Hi

> Interesting. My best guess is that the OMPI libraries aren't being
> found, though I'm a little surprised because the error message
> indicates an inability to malloc - but it's possible the message
> isn't accurate.
> 
> One thing stands out - I see you compiled your program with "javac".
> I suspect that is the source of the trouble - you really need to use
> the Java wrapper compiler "mpijavac" so all the libs get absorbed
> and/or linked correctly.

No, I only compiled the first two programs (which don't use any MPI
methods) with javac. The MPI program "InitFinalizeMain.java" was
compiled with "mpijavac" (I use a script file and GNUmakefile).

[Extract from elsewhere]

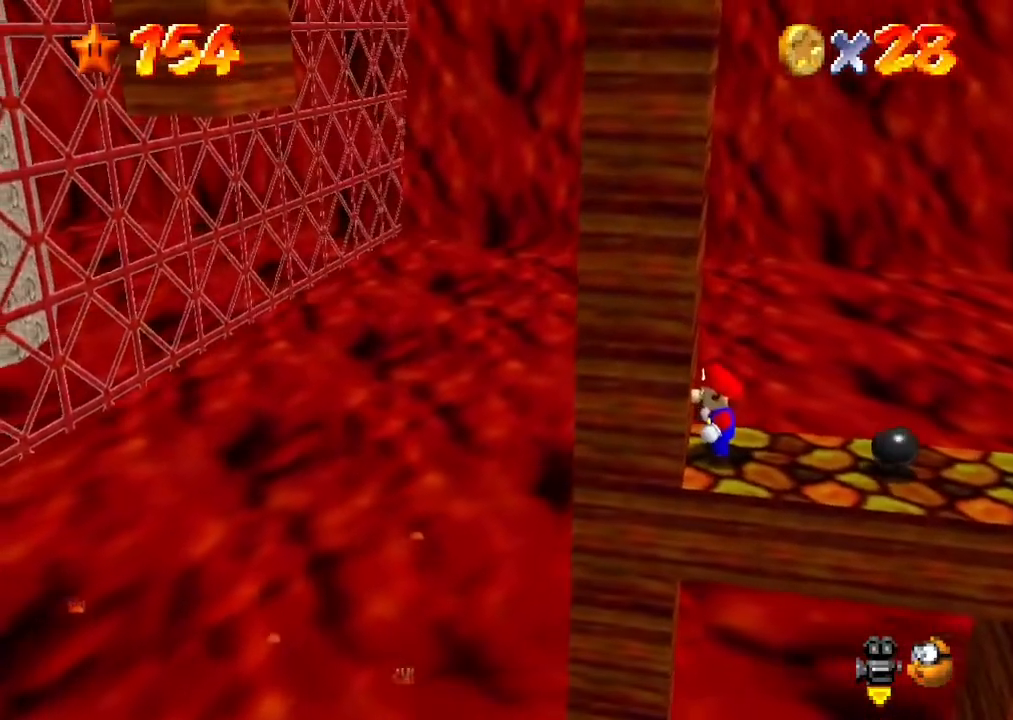
{"buttons": ["A"], "left_stick": "center", "events": [[433, "A", "down"]]}
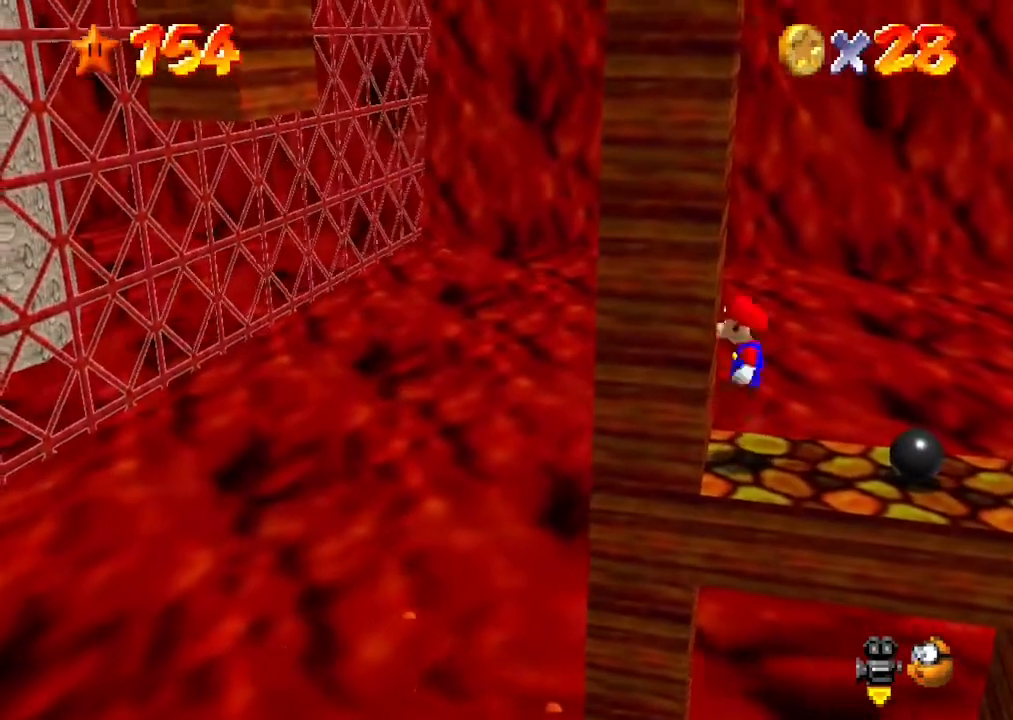
{"buttons": [], "left_stick": "center", "events": [[233, "B", "down"], [367, "B", "up"], [400, "A", "up"]]}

linpc1 java 102 make_classfiles
...
=========== linpc1 ===========
Warning: untrusted X11 forwarding setup failed: xauth key data not generated
Warning: No xauth data; using fake authentication data for X11 forwarding.
mpijavac -d /home/fd1026/Linux/x86_64/mpi_classfiles InitFinalizeMain.java
...


The other programs work also if I compile them with "mpijavac"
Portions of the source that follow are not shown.